[ЗАДАНИЕ 1] Соответствуют ли отрывку о Мане и Викторине Мёран следующие утверждения? (а) Мане впервые пригласил Викторину позировать, когда ей было восемнадцать. (б) Викторина дебютировала как натурщица в мастерской Мане. (в) Женщина с гитарой сразу согласилась позировать. На каждое ответьте «да» или «нет» и приведите решающие слова отрывка точной цитатой.

==== ОТРЫВОК ====

Страница 22 из 25
Обстоятельства, предшествующие работе над картиной, описывались не раз. Антонен Пруст приводит слова Мане во время их прогулки по берегу Сены в Аржантёе: «Ну что же, я им покажу, как это делается. Когда я еще был в ателье (в мастерской Кутюра. – М. Г.), я копировал Джорджоне – нагую женщину с музыкантами. <…> Но у меня все будет по-другому – я перенесу сцену на воздух, окружу ее прозрачной атмосферой, а люди будут такими, какими мы их видим сегодня».[92]
Взаимоотношения Викторины Мёран и Эдуара Мане имеют для его искусства особое значение. И дело не в эпизодах их личной жизни, совершенно несущественных в данном контексте. Викторина именно как модель (своего рода открытие и талисман) стала для художника инкарнацией нового Парижа, новых эстетических кодов, типом женщины, отрицающей красоту, банализированную в мастерских и салонах XIX века.
Маленькая актриса, она чуть-чуть играла на гитаре, но в историю искусства вошла как знаменитая, действительно незаурядная натурщица (дебютировала она, кстати, в мастерской Кутюра). Мане впервые пригласил ее позировать в 1862-м, когда ей было восемнадцать.
Любовь Мане к прогулкам общеизвестна. Бодлер говорил о пользе «фланирования подобного фланера». Весьма изящный каламбур, хотя и звучит простовато в переводе, несомненно точен.
Взгляд Мане лакомился действительностью, не анализируя, но остро ощущая ее пряный, экзотический вкус, особый и терпкий вкус современности. Тот же Антонен Пруст рассказывает, что, когда оба приятеля шли по улице Гюйо к мастерской Мане, из «подозрительного (louche)» кабачка «вышла женщина с гитарой, подбирая свое платье». На просьбу позировать она «рассмеялась Мане в лицо».[93] Он все же уговорил Мёран стать моделью для картины «Уличная певица», на которой воскресил впечатление от незнакомки, тем паче Викторине не были чужды ни гитара, ни мир кабаре. Лицо ее обладало странным свойством – оставаясь узнаваемым, быть основой, «эскизом» для множества других, но неизменно современных лиц. Мане словно «гримировал» ее для каждой новой картины, точнее, изображал в какой-то новой роли (см. с. 72, 78, 142).

==== ИСХОДНЫЕ ДАННЫЕ ====

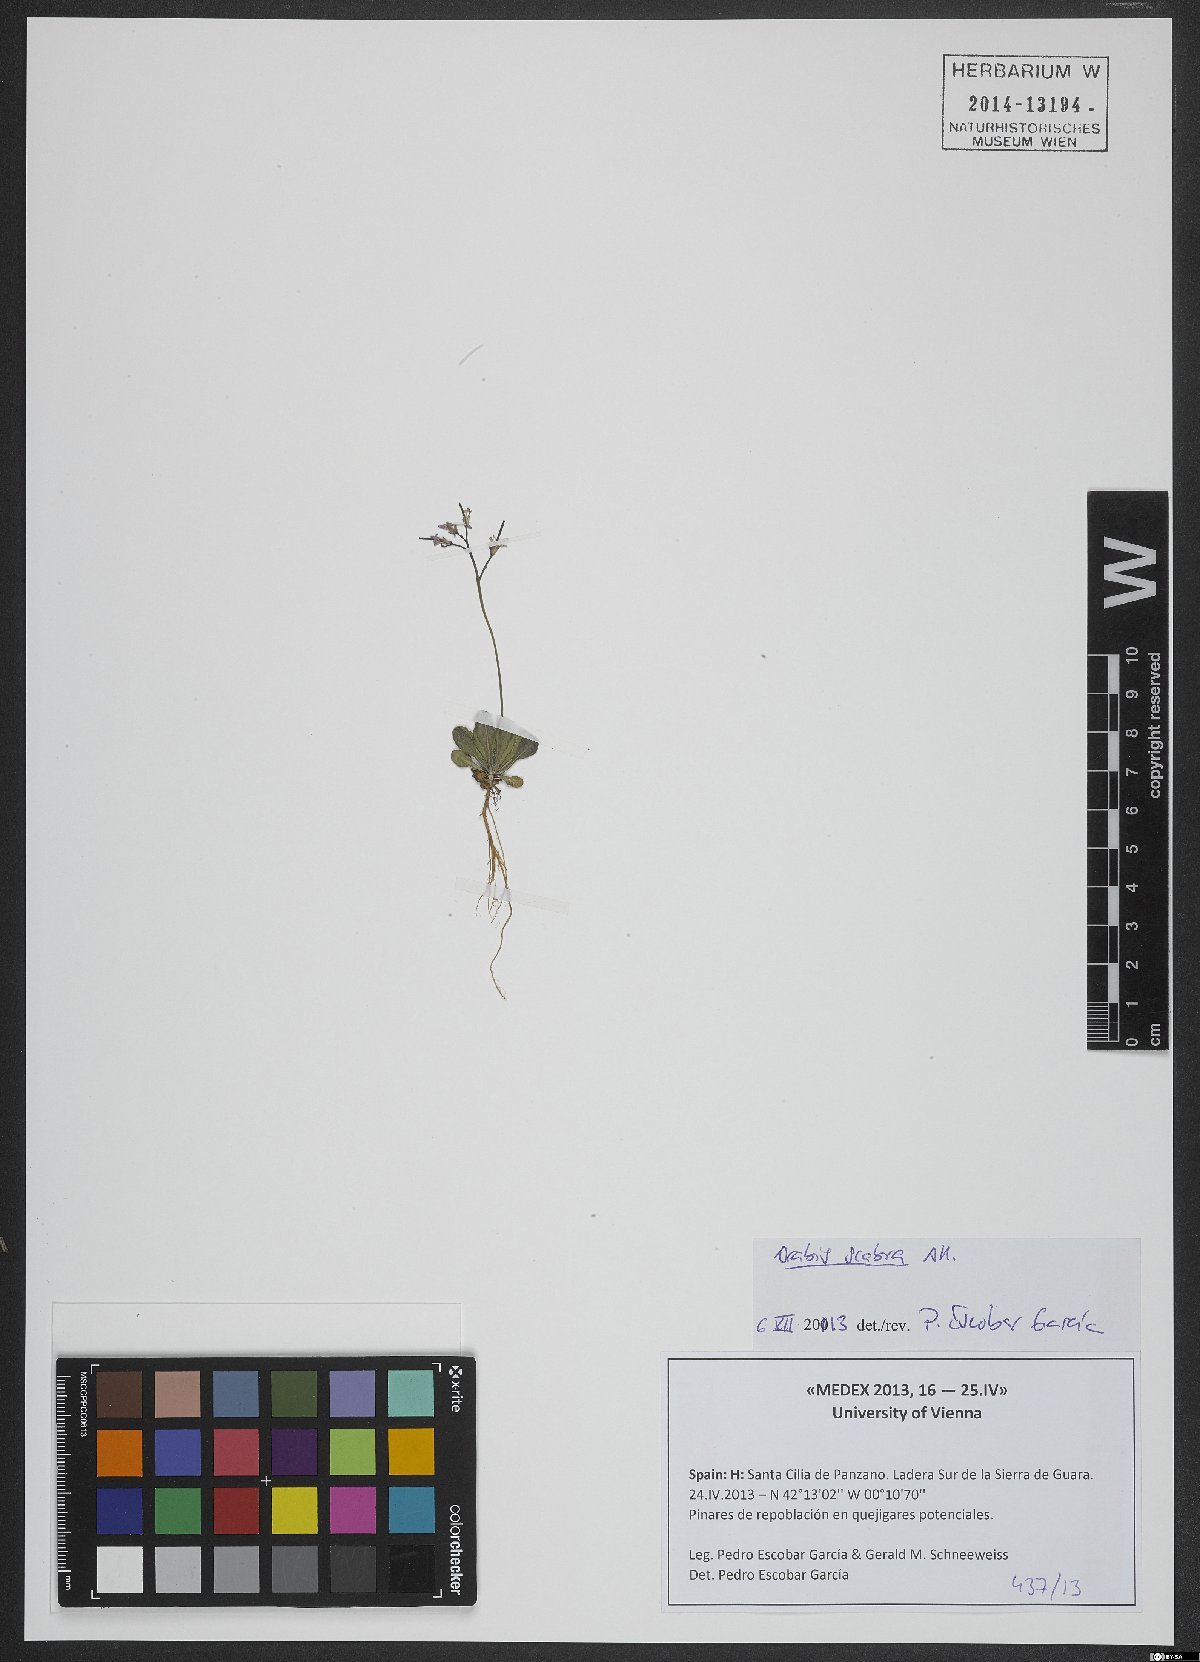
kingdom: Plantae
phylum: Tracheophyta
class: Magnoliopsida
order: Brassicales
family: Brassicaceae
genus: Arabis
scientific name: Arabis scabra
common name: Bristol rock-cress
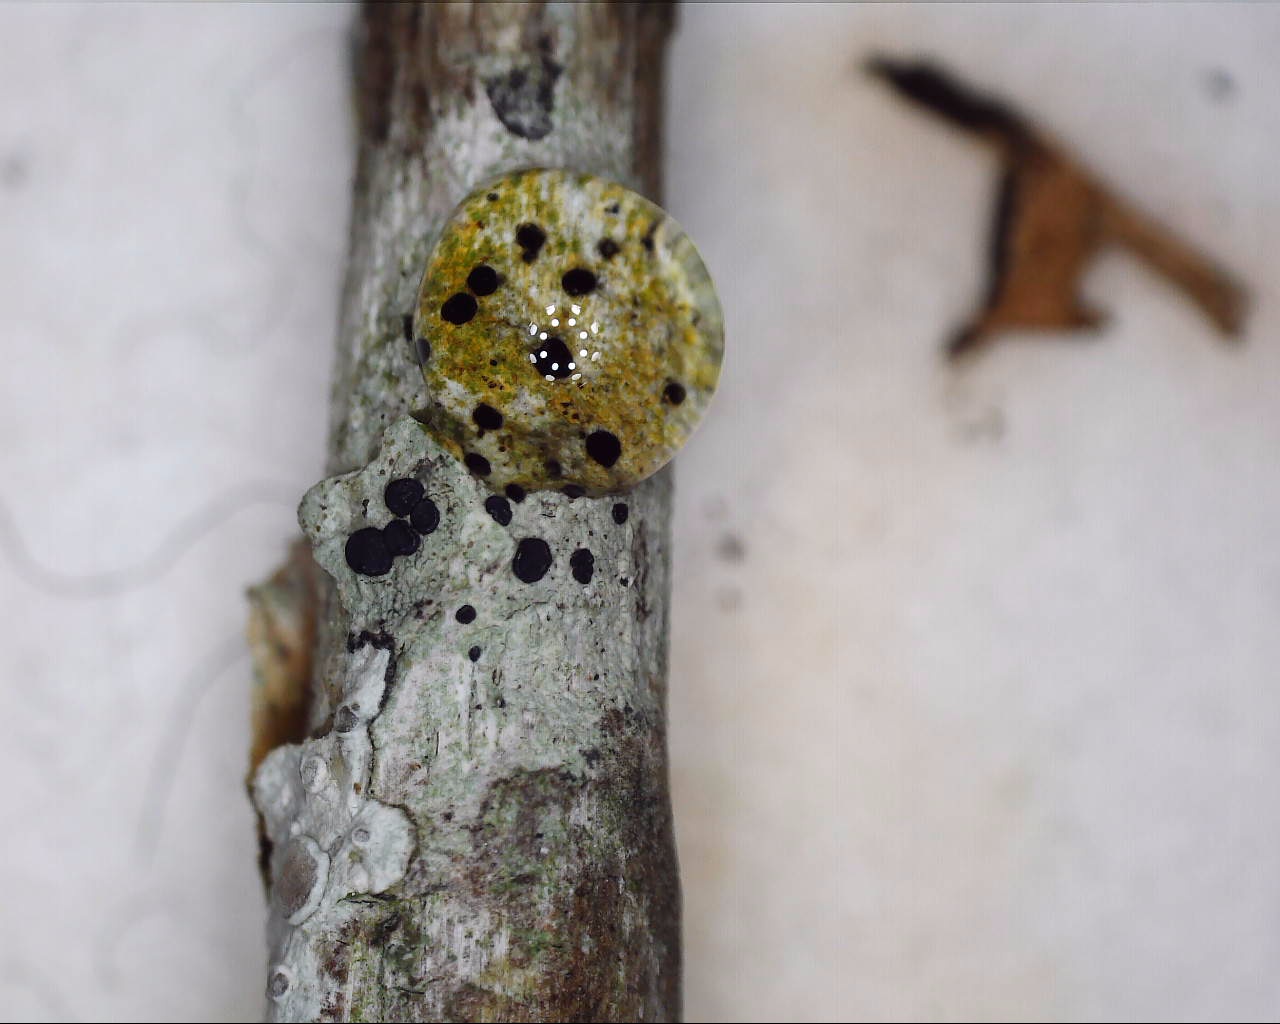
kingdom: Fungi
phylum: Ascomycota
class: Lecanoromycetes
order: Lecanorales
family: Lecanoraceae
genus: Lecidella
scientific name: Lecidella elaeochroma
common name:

====

[ЗАДАНИЕ 2] Перепишите приведенный выше листинг с таксономией организмов в виде таблицы Markdown. В ней два столбца: «№» для порядкового номера и «Строка» для самой строки. Пустые строки опустите, изображения в ответ не включайте.

[ПРАВИЛЬНЫЙ ОТВЕТ 1]
(а) Да: «Мане впервые пригласил ее позировать в 1862-м, когда ей было восемнадцать».
(б) Нет: «дебютировала она, кстати, в мастерской Кутюра».
(в) Нет: «На просьбу позировать она «рассмеялась Мане в лицо»».

[ПРАВИЛЬНЫЙ ОТВЕТ 2]
| № | Строка |
|---|---|
| 1 | kingdom: Plantae |
| 2 | phylum: Tracheophyta |
| 3 | class: Magnoliopsida |
| 4 | order: Brassicales |
| 5 | family: Brassicaceae |
| 6 | genus: Arabis |
| 7 | scientific name: Arabis scabra |
| 8 | common name: Bristol rock-cress |
| 9 | kingdom: Fungi |
| 10 | phylum: Ascomycota |
| 11 | class: Lecanoromycetes |
| 12 | order: Lecanorales |
| 13 | family: Lecanoraceae |
| 14 | genus: Lecidella |
| 15 | scientific name: Lecidella elaeochroma |
| 16 | common name: |